First, let's write the left side of the inequality as:
$L(c)=\dfrac{c+A}{c+B}+\dfrac{c+D}{c+E}$,
the derivative of $L(c)$ is:
$L'(c)=\dfrac{B-A}{(c+B)^2}+\dfrac{E-D}{(c+E)^2}$,
which is always positive for $c\geq 0$, because $B>A$ and $E>D$. Hence, L(c) is cresent for $c\geq 0$ and so, $L(c)>L(0)$ for $c\geq 0$, i.e.
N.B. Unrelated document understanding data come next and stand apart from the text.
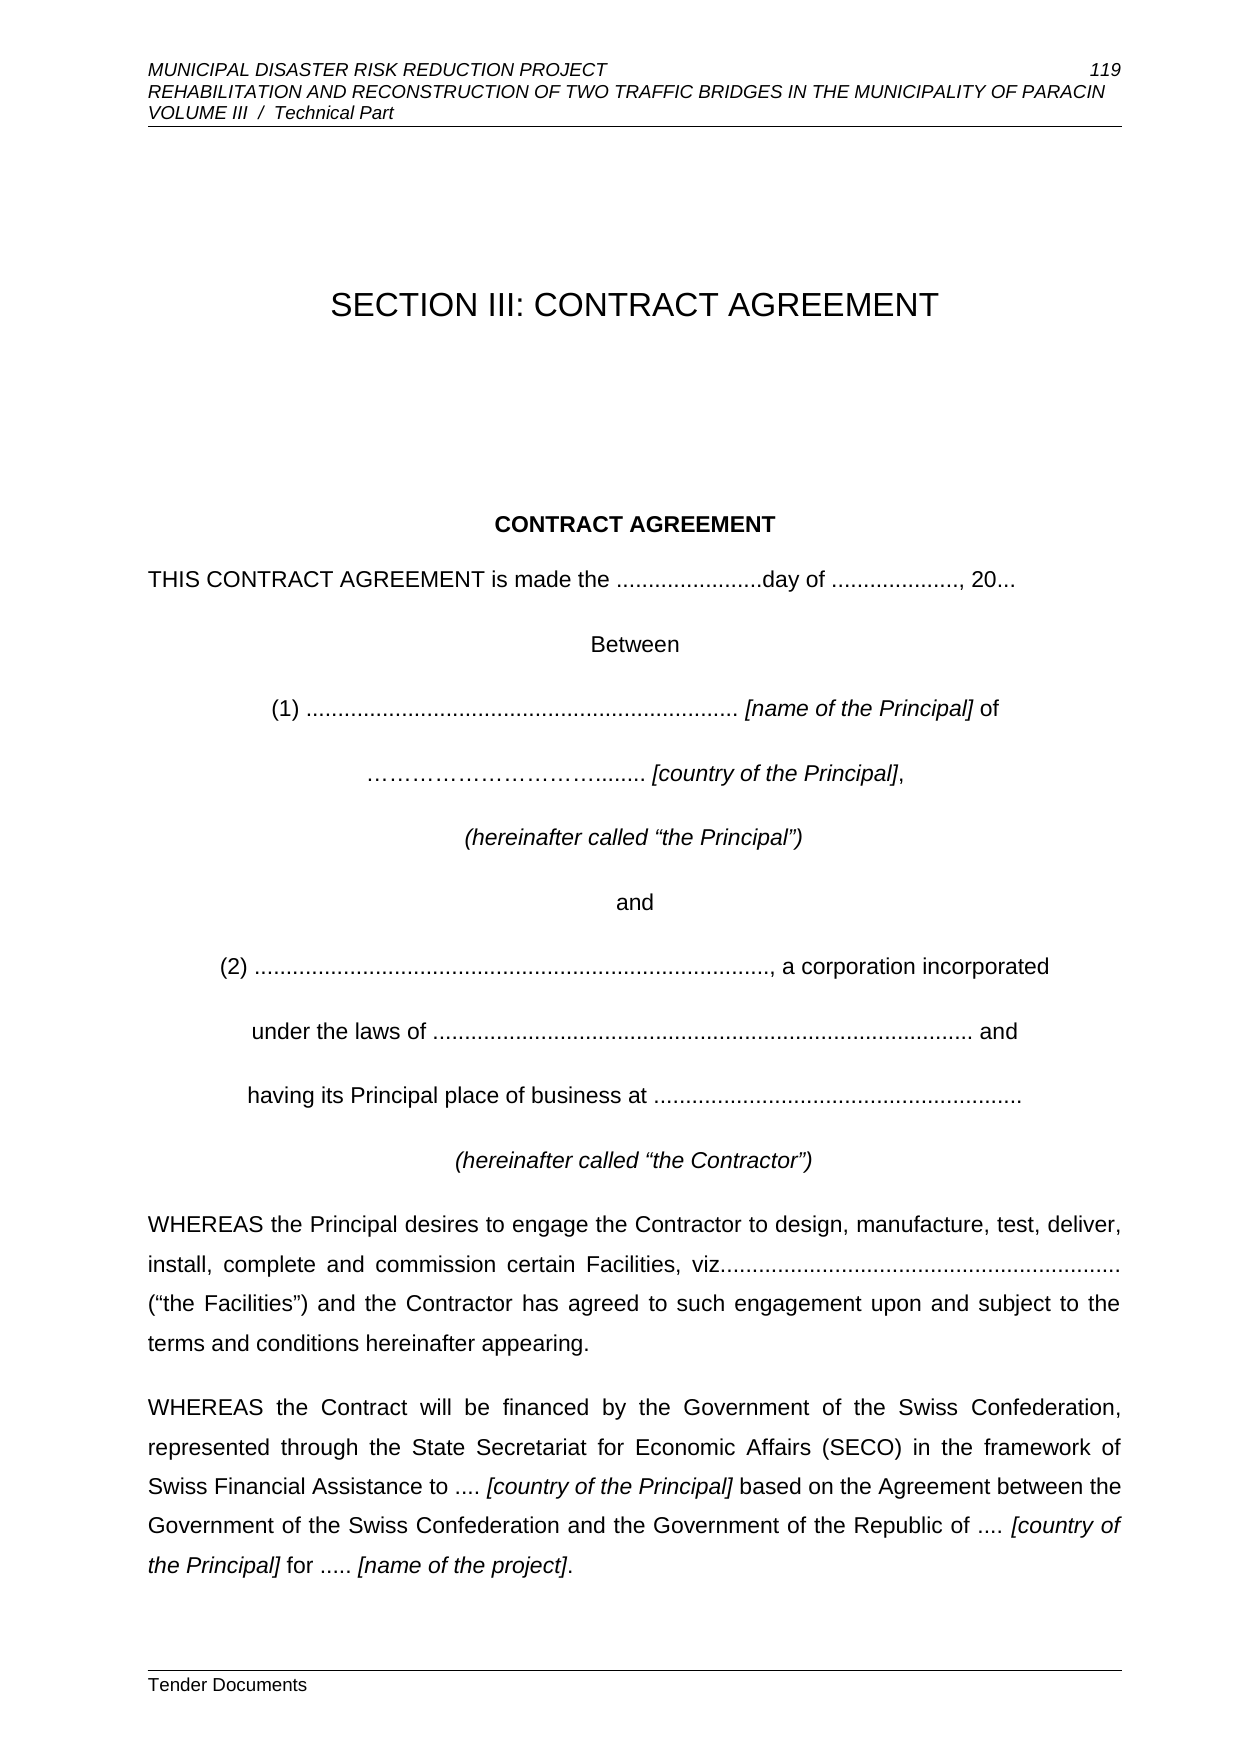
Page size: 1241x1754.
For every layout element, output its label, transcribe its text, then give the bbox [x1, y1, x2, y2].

text (1) .................................................................... [name of the Principal] of [148, 695, 1122, 722]
text under the laws of ..................................................................................... and [148, 1018, 1122, 1044]
text and [148, 889, 1122, 915]
text WHEREAS the Contract will be financed by the Government of the Swiss Confederation, represented through the State Secretariat for Economic Affairs (SECO) in the framework of Swiss Financial Assistance to .... [country of the Principal] based on the Agreement between the Government of the Swiss Confederation and the Government of the Republic of .... [country of the Principal] for ..... [name of the project]. [148, 1394, 1122, 1578]
text THIS CONTRACT AGREEMENT is made the .......................day of ...................., 20... [148, 566, 1122, 593]
text …………………………........ [country of the Principal], [148, 760, 1122, 786]
text (hereinafter called “the Contractor”) [148, 1147, 1122, 1173]
subtitle Section III: Contract Agreement [148, 285, 1122, 324]
text (hereinafter called “the Principal”) [148, 824, 1122, 851]
text (2) ................................................................................., a corporation incorporated [148, 953, 1122, 979]
text WHEREAS the Principal desires to engage the Contractor to design, manufacture, test, deliver, install, complete and commission certain Facilities, viz............................................................... (“the Facilities”) and the Contractor has agreed to such engagement upon and subject to the terms and conditions hereinafter appearing. [148, 1211, 1122, 1356]
text Between [148, 631, 1122, 657]
text CONTRACT AGREEMENT [148, 511, 1122, 537]
text having its Principal place of business at .......................................................... [148, 1082, 1122, 1108]
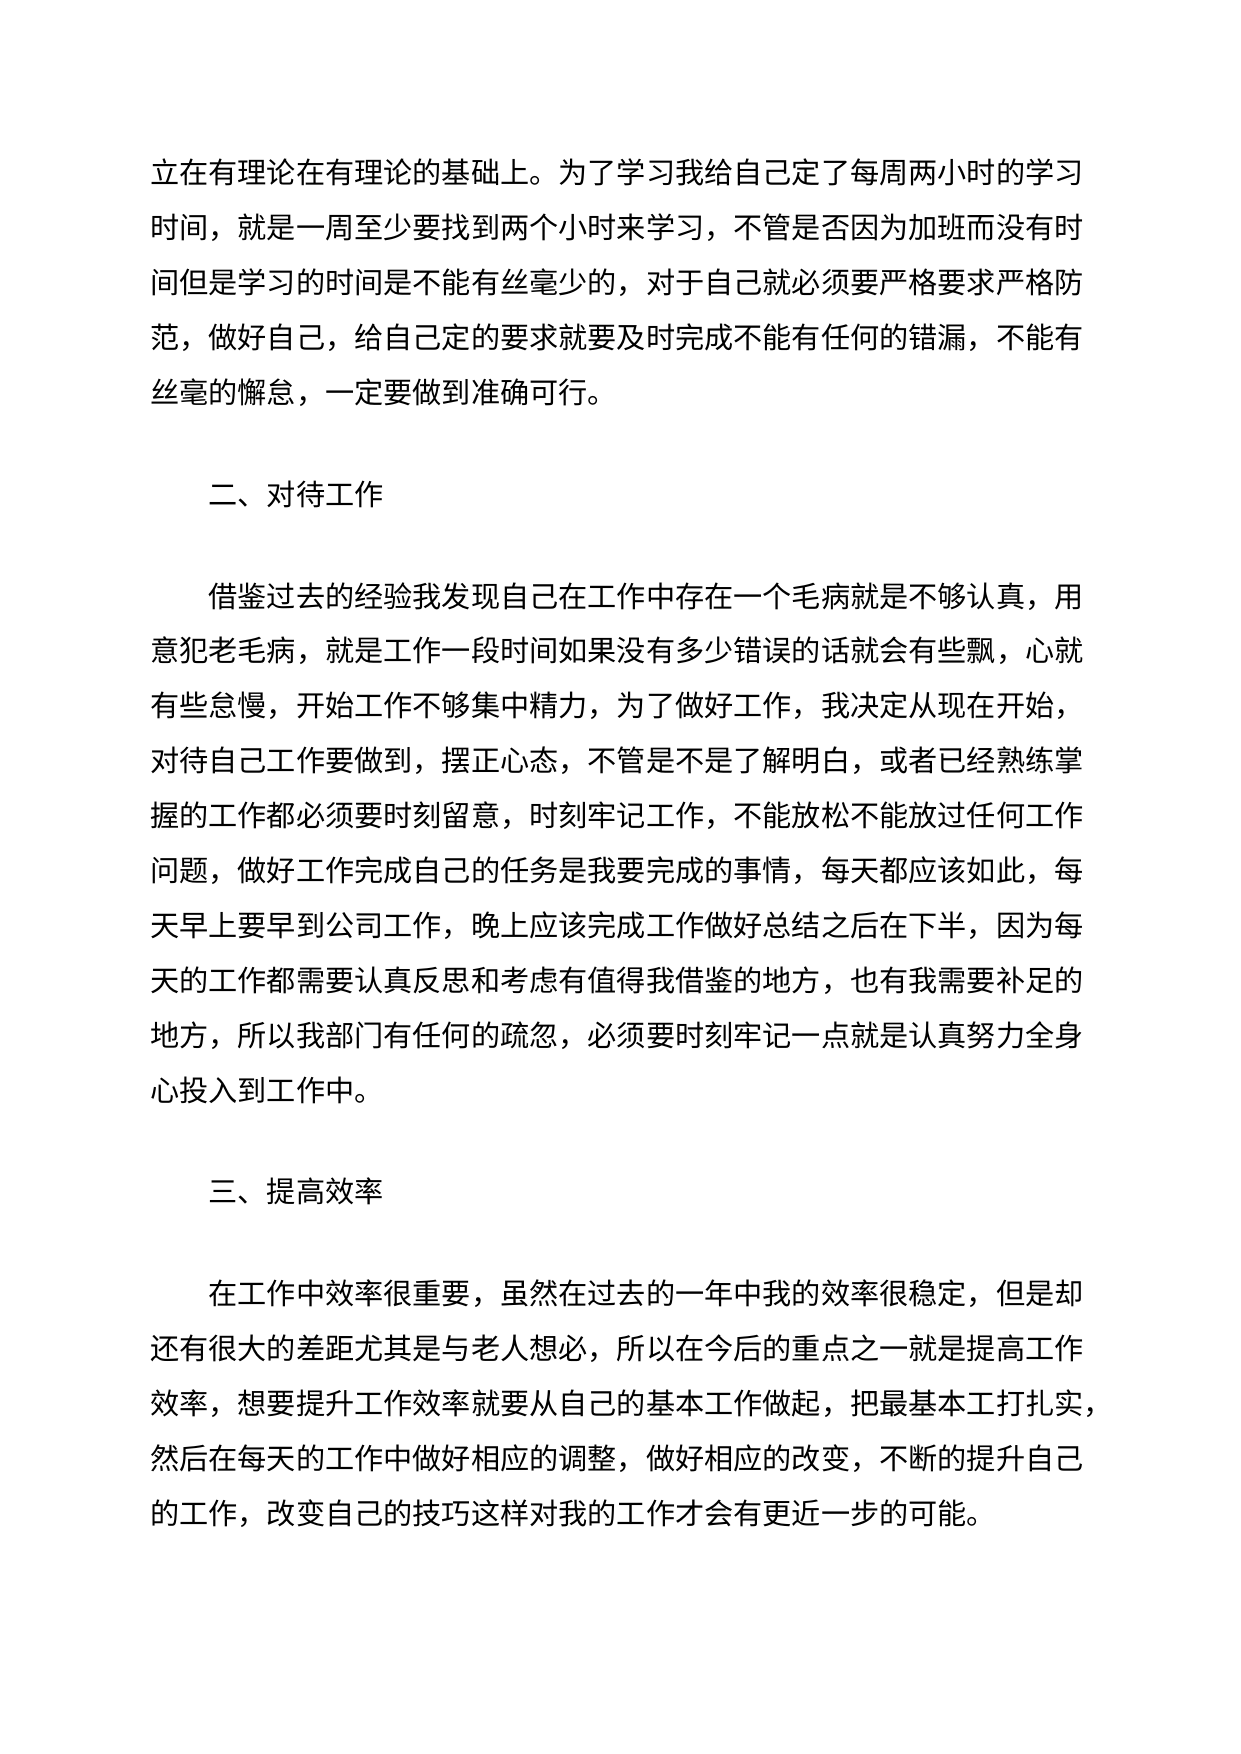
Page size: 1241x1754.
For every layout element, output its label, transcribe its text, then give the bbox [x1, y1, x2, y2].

text 二、对待工作 [150, 471, 1090, 514]
text 借鉴过去的经验我发现自己在工作中存在一个毛病就是不够认真，用意犯老毛病，就是工作一段时间如果没有多少错误的话就会有些飘，心就有些怠慢，开始工作不够集中精力，为了做好工作，我决定从现在开始，对待自己工作要做到，摆正心态，不管是不是了解明白，或者已经熟练掌握的工作都必须要时刻留意，时刻牢记工作，不能放松不能放过任何工作问题，做好工作完成自己的任务是我要完成的事情，每天都应该如此，每天早上要早到公司工作，晚上应该完成工作做好总结之后在下半，因为每天的工作都需要认真反思和考虑有值得我借鉴的地方，也有我需要补足的地方，所以我部门有任何的疏忽，必须要时刻牢记一点就是认真努力全身心投入到工作中。 [150, 573, 1090, 1109]
text 三、提高效率 [150, 1169, 1090, 1211]
text 在工作中效率很重要，虽然在过去的一年中我的效率很稳定，但是却还有很大的差距尤其是与老人想必，所以在今后的重点之一就是提高工作效率，想要提升工作效率就要从自己的基本工作做起，把最基本工打扎实，然后在每天的工作中做好相应的调整，做好相应的改变，不断的提升自己的工作，改变自己的技巧这样对我的工作才会有更近一步的可能。 [150, 1271, 1090, 1533]
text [150, 150, 1090, 412]
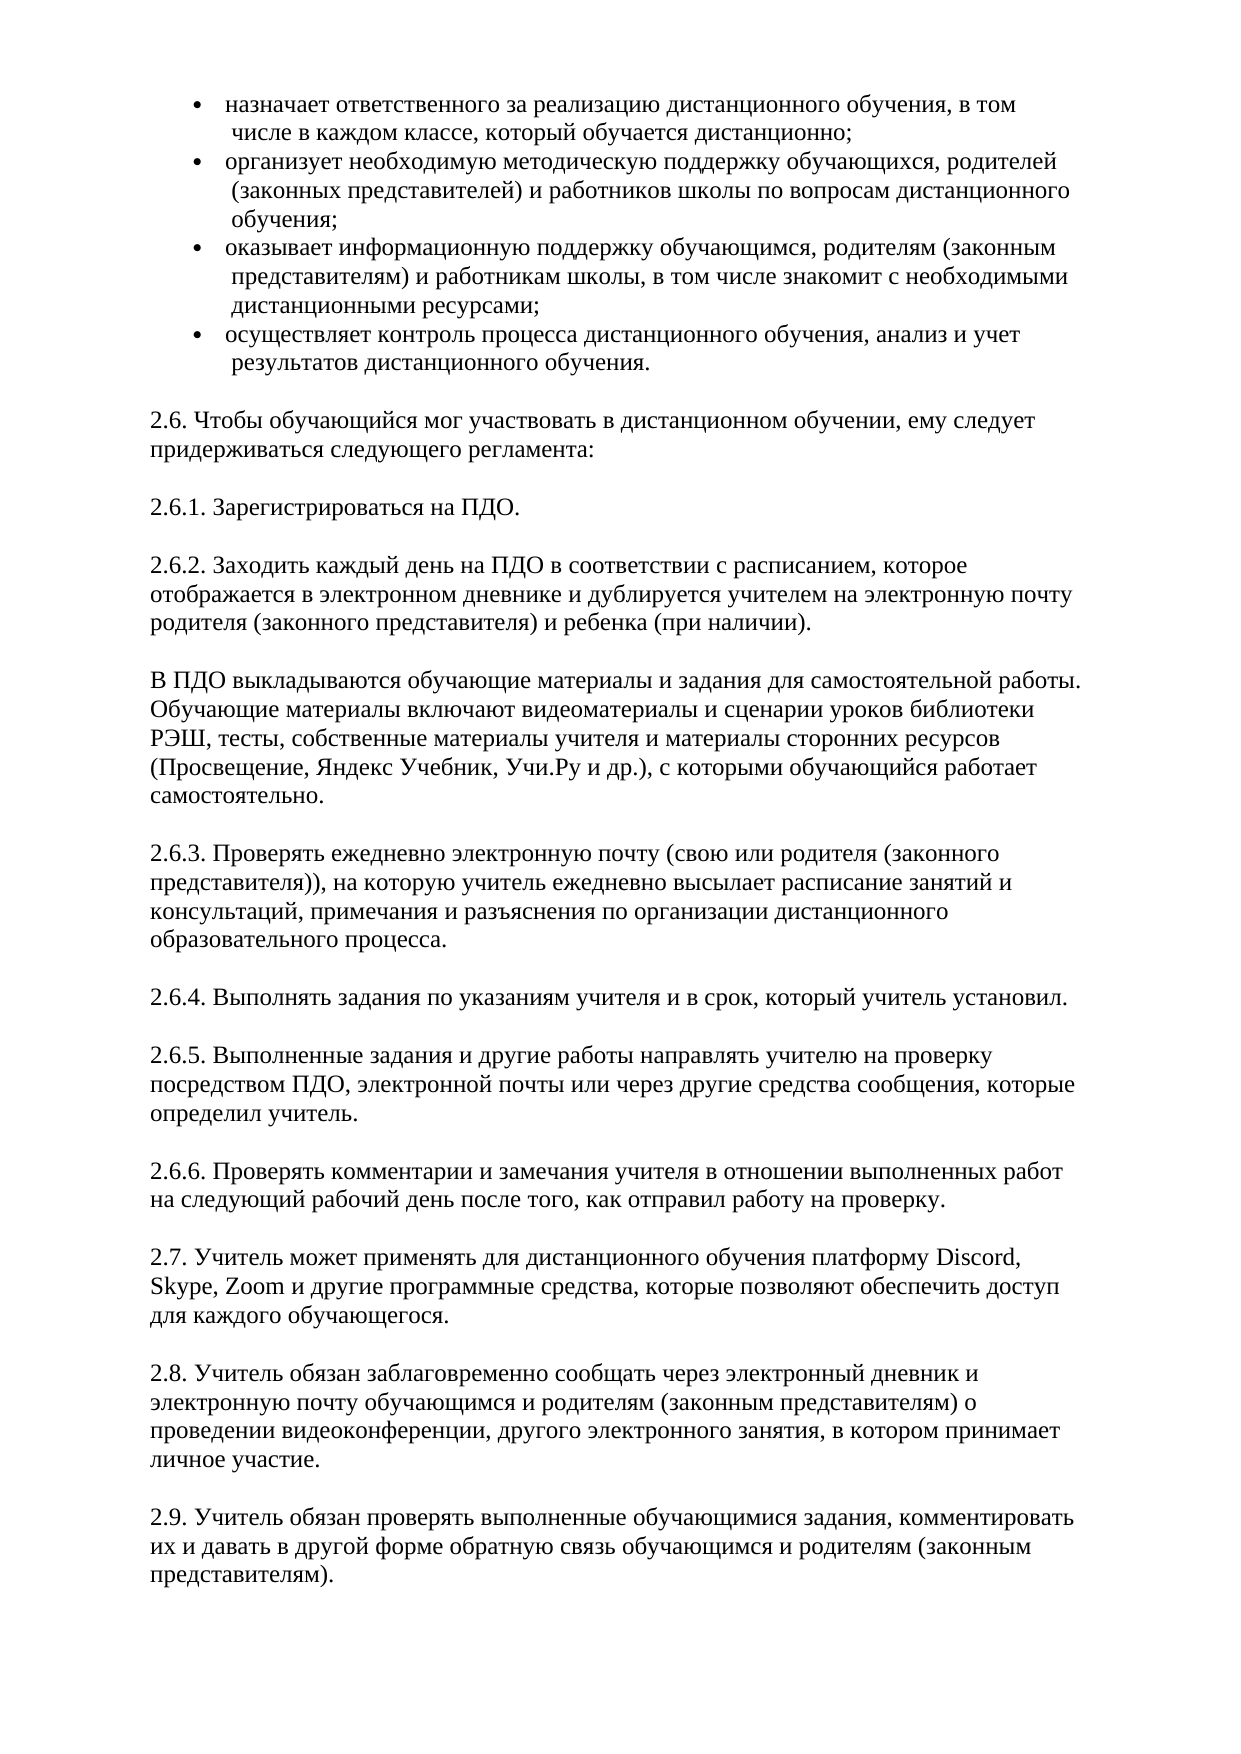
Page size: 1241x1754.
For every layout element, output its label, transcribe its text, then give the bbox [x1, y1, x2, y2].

$\dfrac{a+b+c+d}{a+b+c+d+f+g}+\dfrac{c+d+e+f}{c+d+e+f+b+g}>\dfrac{a+b+d}{a+b+d+f+g}+\dfrac{d+e+f}{d+e+f+b+g}$ $\cdots (1)$.
Now, working with the right side of the inequality,
$\dfrac{e+f+a+b}{e+f+a+b+d+g}=\dfrac{a+b}{e+f+a+b+d+g}+\dfrac{e+f}{e+f+a+b+d+g}$ $\cdots (2)$,
and by the positive condition in the numbers, it is not difficult to prove that the first term in $(1)$ is greater than the first term in $(2)$, and that the same happens with the second term of $(1)$ and $(2)$. Therefore, it is demostrated.